Harry Wright was to baseball what George Washington was to the United States. Wright was "first in baseball" as the founder of professional play. He put together the first all-pro team in Cincinnati in 1869.


Wright was a native of Sheffield, England. He emigrated to America as a youngster, coming with his father who was a highly regarded cricket player.


Harry spent his youth in the New York City area and, like his father, became a professional cricket player. He first saw baseball played in 1857 in Hoboken, New Jersey, and the game immediately fascinated him.


The next year Wright joined the New York Knickerbockers, an amateur baseball team, and he played in the East until 1865 when he moved to Cincinnati to set up a cricket club.


Baseball had caught on in Cincinnati during the early 1860s. Among those who played daily as a teen-ager was a boy named William Howard Taft. The name




should be familiar. He would later become President of the United States and Chief Justice of the U.S. Supreme Court.
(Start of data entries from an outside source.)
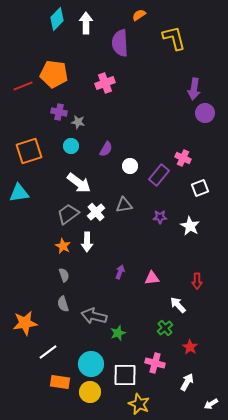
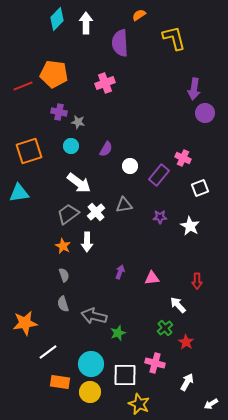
red star at (190, 347): moved 4 px left, 5 px up
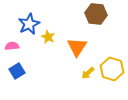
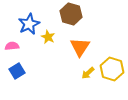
brown hexagon: moved 25 px left; rotated 10 degrees clockwise
orange triangle: moved 3 px right
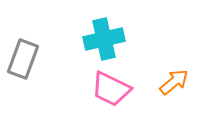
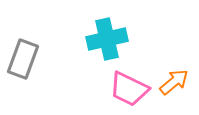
cyan cross: moved 3 px right
pink trapezoid: moved 18 px right
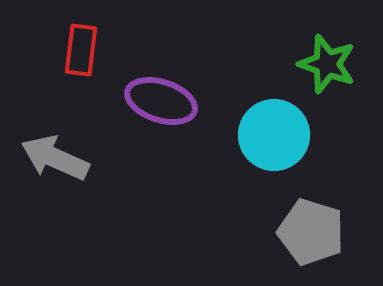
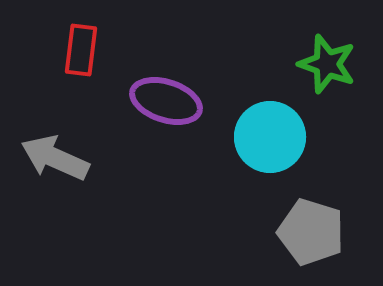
purple ellipse: moved 5 px right
cyan circle: moved 4 px left, 2 px down
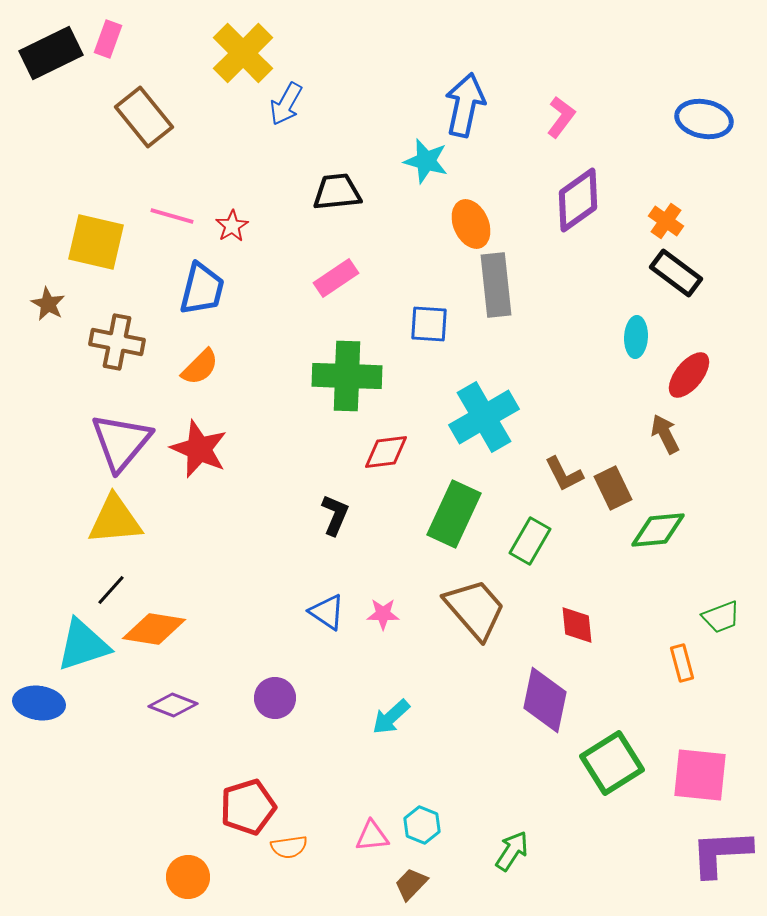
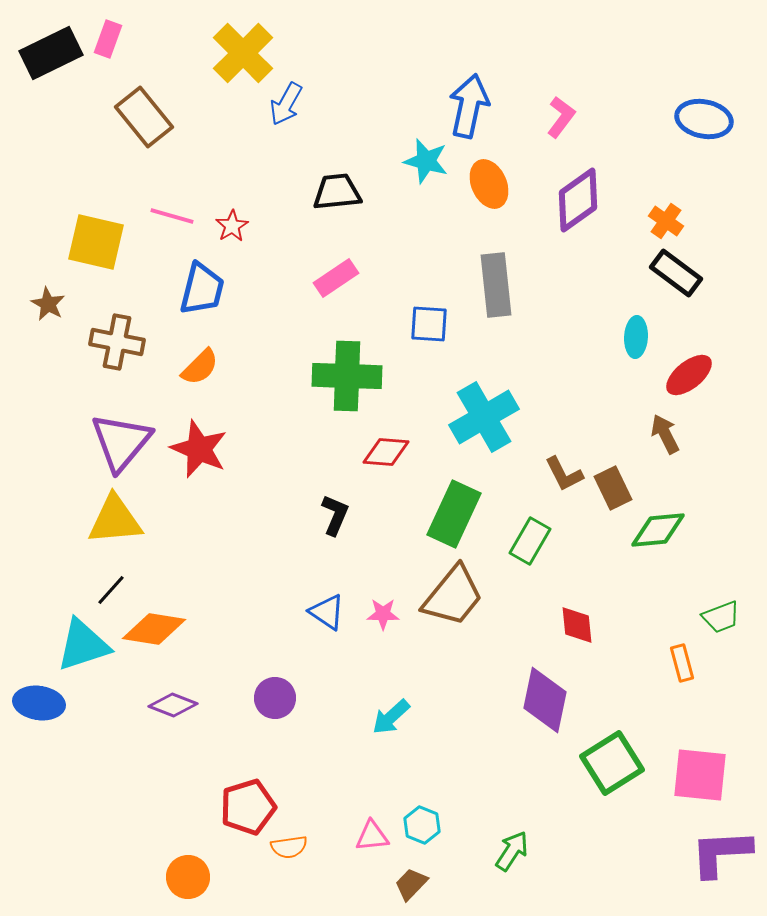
blue arrow at (465, 105): moved 4 px right, 1 px down
orange ellipse at (471, 224): moved 18 px right, 40 px up
red ellipse at (689, 375): rotated 12 degrees clockwise
red diamond at (386, 452): rotated 12 degrees clockwise
brown trapezoid at (475, 609): moved 22 px left, 13 px up; rotated 80 degrees clockwise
When Wright arrived in Cincinnati, he found a number of thriving baseball clubs. The two best teams were the Buckeyes and the Red Stockings. In 1868 Wright was offered the managership of the Red Stockings. He brought in four paid players from the East and the following year he established the first all-professional baseball team.
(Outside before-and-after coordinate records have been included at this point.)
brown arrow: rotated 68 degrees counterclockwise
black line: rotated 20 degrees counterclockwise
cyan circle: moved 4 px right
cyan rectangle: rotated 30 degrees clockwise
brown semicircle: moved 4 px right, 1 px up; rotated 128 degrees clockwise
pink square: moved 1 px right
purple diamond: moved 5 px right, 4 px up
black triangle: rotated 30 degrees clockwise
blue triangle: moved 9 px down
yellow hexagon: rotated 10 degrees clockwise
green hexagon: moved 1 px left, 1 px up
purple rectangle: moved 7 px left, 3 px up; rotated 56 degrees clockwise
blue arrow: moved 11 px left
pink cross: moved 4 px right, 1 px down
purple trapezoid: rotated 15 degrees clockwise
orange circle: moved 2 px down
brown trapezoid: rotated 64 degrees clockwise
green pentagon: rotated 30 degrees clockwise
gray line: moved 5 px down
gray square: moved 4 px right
The highest paid of the 10 team members was Wright's younger brother George who gave up a career as an engraver to earn $1,400 a year as a baseball player.
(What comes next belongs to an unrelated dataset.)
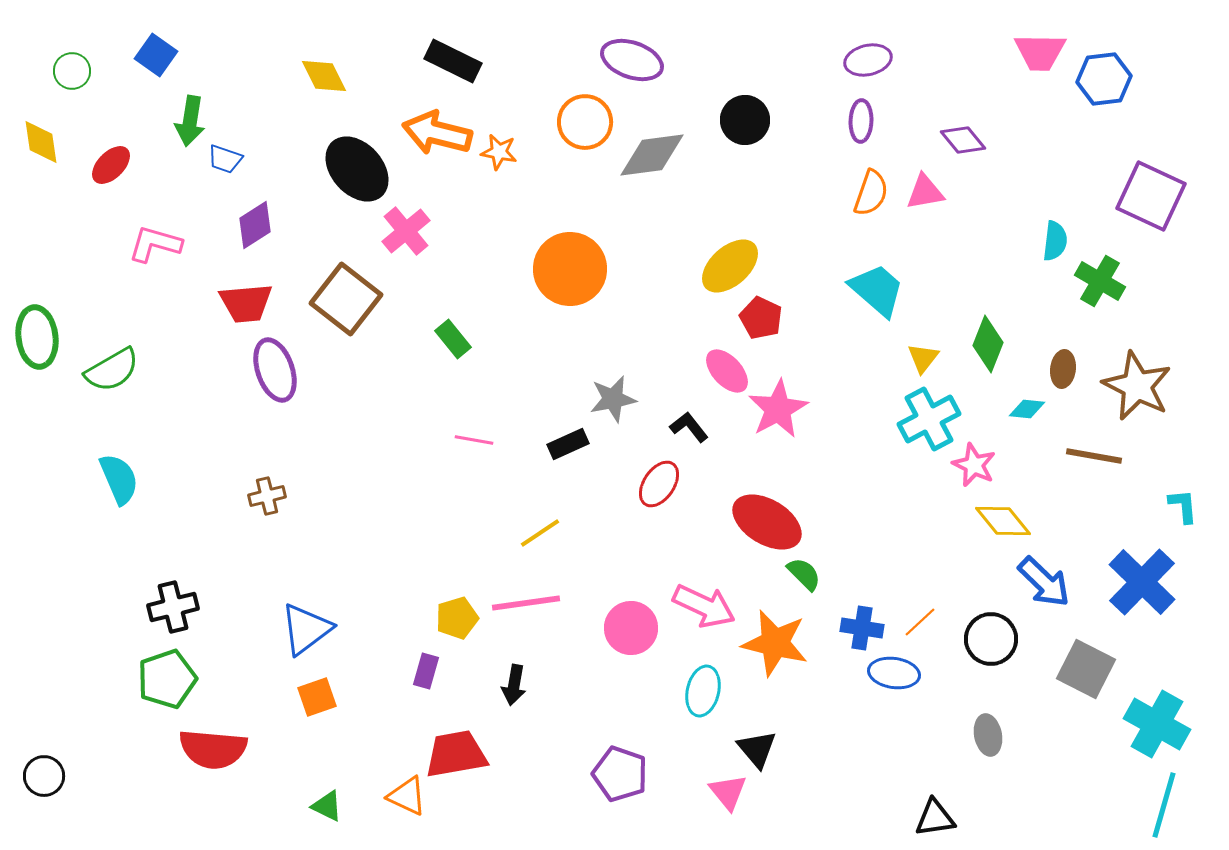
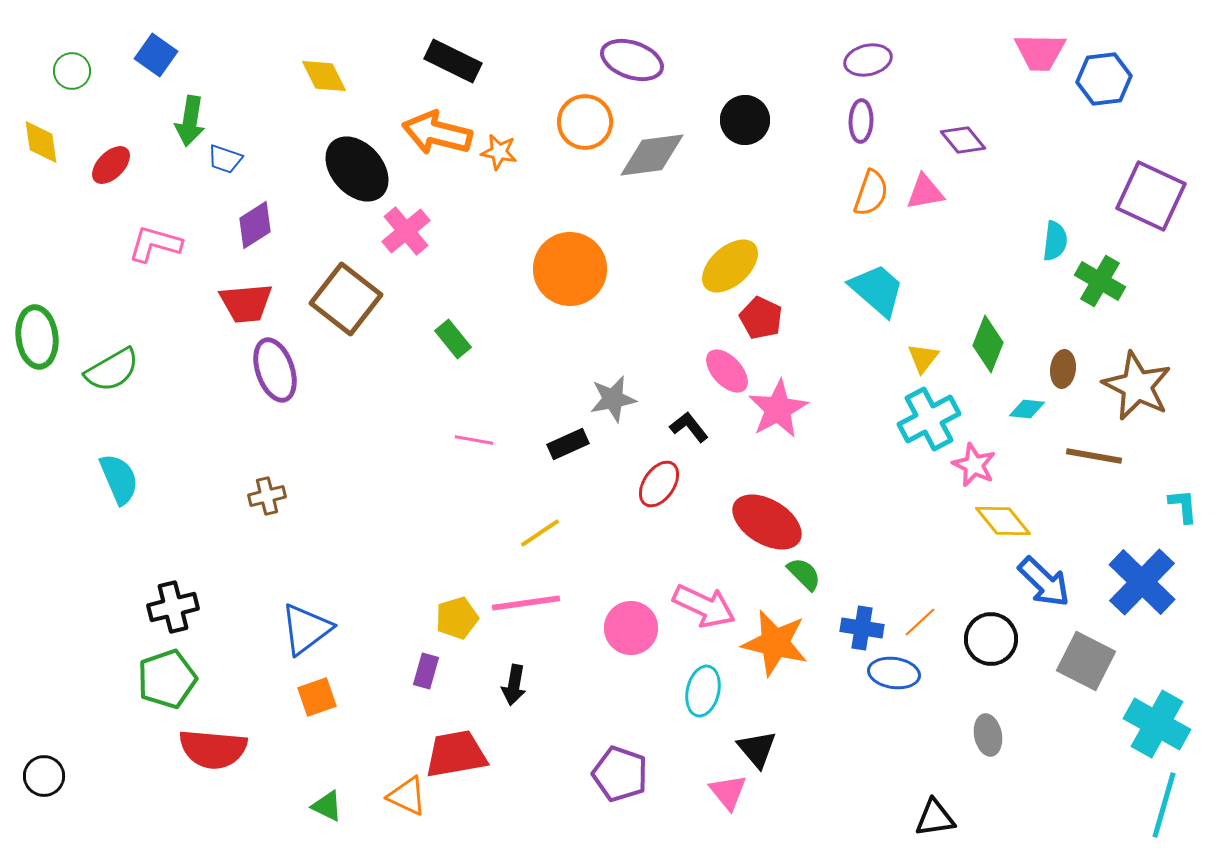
gray square at (1086, 669): moved 8 px up
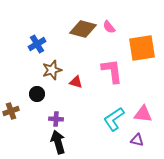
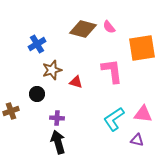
purple cross: moved 1 px right, 1 px up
Harry Wright's first team was literally unbeatable, but it did tie once in that season for a 65-0-1 record. The team played from coast to coast. Printed statistics of that era show the Red Stockings traveled 12,000 miles by rail and boat. More than 200,000 fans watched the 66 games. The Red Stockings outscored their opponents by a whopping 2,395 to 575. George Wright batted .518 and hit 59 home runs in the 52 games he played.



Everybody appeared to be excited about the new professional' team except the hometown newspaper, The Cincinnati Enquirer. After a game on April 17, which opened the home season, The Enquirer opined:

"The baseball season for 1869 opened yesterday by a game between the first nine of the Cincinnati Club and the field. The playing on both sides was very poor. There was quite a large number of spectators present, but the enthusiasm of last summer was lacking."

The story didn't bother to mention a score of the game.

As the season progressed, the Red Stockings scheduled an important game in New York against the Mutuals, the best club in the East. The Reds won the game, 4-2, a remarkable score since most teams of that era reached double figures.


Cincinnati baseball fans were excited and anxiously awaited the outcome of this game. It was reported that about 2,000 fans milled around the old Gibson Hotel in downtown Cincinnati, awaiting the result. When the Western Union office reported the winning score, the crowd reaction is said to have sounded like the Fourth of July.